Chippenham, Wiltshire, UK

Punctures on rough surfaces are best avoided by pumping tyres up hard and standing on the pedals through the worst sections.

Lower speed is only relevant for helping you see an object ahead in time to avoid it and lift your bottom off the saddle. This allows your calf muscles to act as shock absorbers and so help prevent punctures that happen when the downward force of body weight is transferred through the frame to the metal rims and sharp object, thereby pinching the rubber tube between them.

“After I taught students the ‘bum-off-saddle’ technique for cycling over rough ground, they didn’t get a single puncture”

For five years, I took groups of inexperienced teenage cyclists out to ride along stretches of sharp aggregate that was used to pave a tar-free track on the edge of Salisbury Plain. After learning the “bum-off-saddle” technique, they didn’t get a single puncture.

Anthony Woodward Portland, Oregon, US

A sharp object, such as a nail or thorn, will penetrate the tyre and tube at whatever speed the bike is ridden. Pinch punctures – also known as snake bite punctures because the holes resemble snake bites – occur when the tyre forcibly hits an obstruction. The impact will be more forceful the greater the kinetic energy – that is, the greater the speed – of the bike.

Riding slowly over rocky terrain will therefore reduce the chance of a pinch puncture.

Peter Groom

Winscombe, Somerset, UK

The speed at which you choose to cycle is mainly about your skill at balancing, control, safety and bragging rights. As your abilities develop, you can go faster with more control and be easier on the bike overall, choosing a better line and using the suspension to reduce impact force against obstacles.
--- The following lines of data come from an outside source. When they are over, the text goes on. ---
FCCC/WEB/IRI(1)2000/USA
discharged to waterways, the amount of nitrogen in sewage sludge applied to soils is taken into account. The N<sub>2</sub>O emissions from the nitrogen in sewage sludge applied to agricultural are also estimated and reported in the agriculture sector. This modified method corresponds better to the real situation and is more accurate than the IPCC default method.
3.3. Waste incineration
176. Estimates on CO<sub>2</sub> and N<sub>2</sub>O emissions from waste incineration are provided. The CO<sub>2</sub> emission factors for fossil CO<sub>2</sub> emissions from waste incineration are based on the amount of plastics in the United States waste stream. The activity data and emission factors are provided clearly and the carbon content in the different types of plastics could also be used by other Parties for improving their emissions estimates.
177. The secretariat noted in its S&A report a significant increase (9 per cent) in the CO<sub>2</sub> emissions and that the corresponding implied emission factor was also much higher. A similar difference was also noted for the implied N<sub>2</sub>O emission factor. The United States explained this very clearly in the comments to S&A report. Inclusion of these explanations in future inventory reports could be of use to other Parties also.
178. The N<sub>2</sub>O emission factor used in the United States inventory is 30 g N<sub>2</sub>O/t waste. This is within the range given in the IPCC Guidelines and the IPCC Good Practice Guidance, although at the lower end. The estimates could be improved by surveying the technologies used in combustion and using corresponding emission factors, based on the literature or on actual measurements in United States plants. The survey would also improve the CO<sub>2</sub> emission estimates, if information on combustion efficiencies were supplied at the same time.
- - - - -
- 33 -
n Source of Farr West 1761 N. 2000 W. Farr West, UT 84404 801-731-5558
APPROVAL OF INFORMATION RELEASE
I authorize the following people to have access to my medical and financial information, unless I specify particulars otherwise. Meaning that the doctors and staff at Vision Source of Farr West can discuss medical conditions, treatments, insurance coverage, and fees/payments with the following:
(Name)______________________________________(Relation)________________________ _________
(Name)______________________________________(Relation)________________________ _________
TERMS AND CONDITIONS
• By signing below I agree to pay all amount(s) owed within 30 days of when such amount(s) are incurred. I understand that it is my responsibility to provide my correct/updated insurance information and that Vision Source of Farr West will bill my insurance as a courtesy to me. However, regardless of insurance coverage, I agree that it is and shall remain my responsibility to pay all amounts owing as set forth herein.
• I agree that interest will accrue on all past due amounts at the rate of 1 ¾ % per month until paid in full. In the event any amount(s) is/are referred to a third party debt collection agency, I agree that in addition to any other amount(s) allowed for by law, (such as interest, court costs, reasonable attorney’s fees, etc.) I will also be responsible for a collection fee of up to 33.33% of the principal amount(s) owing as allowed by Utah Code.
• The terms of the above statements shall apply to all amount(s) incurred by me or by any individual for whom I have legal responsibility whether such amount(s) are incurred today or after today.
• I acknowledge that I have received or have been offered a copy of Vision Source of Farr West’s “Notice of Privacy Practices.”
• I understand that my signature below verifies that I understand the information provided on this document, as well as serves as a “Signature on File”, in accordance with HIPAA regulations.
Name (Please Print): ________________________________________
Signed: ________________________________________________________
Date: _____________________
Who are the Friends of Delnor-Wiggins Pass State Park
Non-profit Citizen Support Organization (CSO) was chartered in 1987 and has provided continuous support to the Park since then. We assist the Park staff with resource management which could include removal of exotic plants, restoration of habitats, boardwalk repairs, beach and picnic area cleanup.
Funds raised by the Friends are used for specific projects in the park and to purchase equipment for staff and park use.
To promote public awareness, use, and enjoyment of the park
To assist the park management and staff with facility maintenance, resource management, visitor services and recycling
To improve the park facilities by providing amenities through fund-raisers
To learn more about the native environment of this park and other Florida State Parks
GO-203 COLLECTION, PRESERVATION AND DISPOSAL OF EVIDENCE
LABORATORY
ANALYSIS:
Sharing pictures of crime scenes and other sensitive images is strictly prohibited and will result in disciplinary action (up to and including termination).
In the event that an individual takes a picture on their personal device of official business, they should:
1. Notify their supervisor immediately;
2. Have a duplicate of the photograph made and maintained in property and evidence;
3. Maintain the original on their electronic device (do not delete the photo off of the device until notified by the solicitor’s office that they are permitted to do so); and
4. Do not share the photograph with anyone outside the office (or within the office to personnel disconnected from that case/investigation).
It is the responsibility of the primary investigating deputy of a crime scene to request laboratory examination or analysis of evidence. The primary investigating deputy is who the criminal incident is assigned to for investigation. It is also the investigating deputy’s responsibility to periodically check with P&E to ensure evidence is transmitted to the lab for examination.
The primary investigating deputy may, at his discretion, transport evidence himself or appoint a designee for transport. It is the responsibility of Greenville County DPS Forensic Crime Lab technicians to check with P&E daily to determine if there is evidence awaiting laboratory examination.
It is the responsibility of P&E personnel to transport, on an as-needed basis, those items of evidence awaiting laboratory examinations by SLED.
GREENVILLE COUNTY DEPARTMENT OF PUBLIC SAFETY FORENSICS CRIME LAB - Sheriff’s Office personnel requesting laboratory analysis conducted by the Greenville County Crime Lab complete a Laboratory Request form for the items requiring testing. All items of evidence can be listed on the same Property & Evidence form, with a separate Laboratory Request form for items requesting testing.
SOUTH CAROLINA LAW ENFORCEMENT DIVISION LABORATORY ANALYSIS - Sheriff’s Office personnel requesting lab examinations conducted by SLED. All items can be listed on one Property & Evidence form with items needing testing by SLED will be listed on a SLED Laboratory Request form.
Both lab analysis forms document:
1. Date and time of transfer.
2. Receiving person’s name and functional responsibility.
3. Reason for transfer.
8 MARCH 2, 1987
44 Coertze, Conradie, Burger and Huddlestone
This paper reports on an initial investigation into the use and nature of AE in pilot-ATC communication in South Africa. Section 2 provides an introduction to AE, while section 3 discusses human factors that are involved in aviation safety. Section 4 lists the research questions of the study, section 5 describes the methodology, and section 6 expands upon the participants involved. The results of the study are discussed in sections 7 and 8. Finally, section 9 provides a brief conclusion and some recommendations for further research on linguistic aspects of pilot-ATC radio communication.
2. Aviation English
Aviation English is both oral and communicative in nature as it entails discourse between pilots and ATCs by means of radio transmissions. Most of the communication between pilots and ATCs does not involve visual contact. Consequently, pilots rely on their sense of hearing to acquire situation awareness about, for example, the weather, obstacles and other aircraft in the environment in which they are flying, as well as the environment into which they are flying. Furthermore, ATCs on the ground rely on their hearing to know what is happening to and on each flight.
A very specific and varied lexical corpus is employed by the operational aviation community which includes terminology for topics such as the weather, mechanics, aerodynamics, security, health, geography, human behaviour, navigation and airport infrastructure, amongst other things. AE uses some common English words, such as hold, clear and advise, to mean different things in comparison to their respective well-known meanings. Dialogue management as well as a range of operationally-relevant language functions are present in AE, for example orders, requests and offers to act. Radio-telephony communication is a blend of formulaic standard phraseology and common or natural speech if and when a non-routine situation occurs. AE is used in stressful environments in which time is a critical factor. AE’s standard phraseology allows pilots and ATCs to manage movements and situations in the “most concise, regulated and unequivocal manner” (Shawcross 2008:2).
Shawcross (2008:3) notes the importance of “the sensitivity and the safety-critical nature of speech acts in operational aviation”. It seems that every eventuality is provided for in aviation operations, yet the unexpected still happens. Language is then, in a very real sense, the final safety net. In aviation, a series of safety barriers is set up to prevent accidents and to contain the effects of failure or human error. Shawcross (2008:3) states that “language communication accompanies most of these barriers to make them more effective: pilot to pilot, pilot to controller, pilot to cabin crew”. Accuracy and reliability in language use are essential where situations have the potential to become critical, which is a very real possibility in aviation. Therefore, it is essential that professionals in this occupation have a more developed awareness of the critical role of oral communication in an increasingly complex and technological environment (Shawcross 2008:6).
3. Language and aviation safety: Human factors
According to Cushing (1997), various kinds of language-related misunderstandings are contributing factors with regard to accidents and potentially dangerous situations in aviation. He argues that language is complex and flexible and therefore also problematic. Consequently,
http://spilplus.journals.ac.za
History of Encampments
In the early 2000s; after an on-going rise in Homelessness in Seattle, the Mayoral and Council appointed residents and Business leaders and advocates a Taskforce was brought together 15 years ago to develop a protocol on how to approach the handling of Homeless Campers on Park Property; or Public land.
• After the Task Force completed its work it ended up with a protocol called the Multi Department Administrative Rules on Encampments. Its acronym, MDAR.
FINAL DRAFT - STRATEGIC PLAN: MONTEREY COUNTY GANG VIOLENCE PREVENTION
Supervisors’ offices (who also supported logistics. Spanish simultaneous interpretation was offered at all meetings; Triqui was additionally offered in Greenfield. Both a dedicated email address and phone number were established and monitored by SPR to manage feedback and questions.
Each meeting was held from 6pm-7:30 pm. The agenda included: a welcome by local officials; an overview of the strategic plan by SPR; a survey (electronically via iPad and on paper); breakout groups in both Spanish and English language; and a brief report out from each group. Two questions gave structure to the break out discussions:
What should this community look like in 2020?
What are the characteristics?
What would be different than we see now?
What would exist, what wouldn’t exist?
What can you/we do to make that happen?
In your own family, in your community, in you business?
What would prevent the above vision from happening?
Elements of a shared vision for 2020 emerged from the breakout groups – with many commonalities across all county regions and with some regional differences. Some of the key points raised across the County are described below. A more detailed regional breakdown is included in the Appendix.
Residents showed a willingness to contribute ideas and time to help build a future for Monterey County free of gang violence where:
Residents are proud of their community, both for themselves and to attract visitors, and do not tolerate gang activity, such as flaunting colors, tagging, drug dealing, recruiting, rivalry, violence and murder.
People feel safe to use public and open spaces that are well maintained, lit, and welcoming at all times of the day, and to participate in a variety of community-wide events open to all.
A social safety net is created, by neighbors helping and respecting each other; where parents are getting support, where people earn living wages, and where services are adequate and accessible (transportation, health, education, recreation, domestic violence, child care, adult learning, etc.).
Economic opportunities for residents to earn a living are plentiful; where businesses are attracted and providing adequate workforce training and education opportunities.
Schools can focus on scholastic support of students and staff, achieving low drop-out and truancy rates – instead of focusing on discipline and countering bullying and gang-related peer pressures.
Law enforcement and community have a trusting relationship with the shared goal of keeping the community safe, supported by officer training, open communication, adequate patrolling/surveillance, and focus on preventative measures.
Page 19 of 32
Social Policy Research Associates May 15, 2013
Going faster reduces contact time with the trail surface, so possibly could reduce penetration by thorns, but not by much.

I went from getting punctures every time I rode to none at all not by changing speed, but by switching to tyres without inner tubes, where latex fluid sloshes around in the tyres and fills any holes.

Anyway, with the Mendip hills on my doorstep and a mountain bike in the garage, it is time for me to stop writing emails and get out!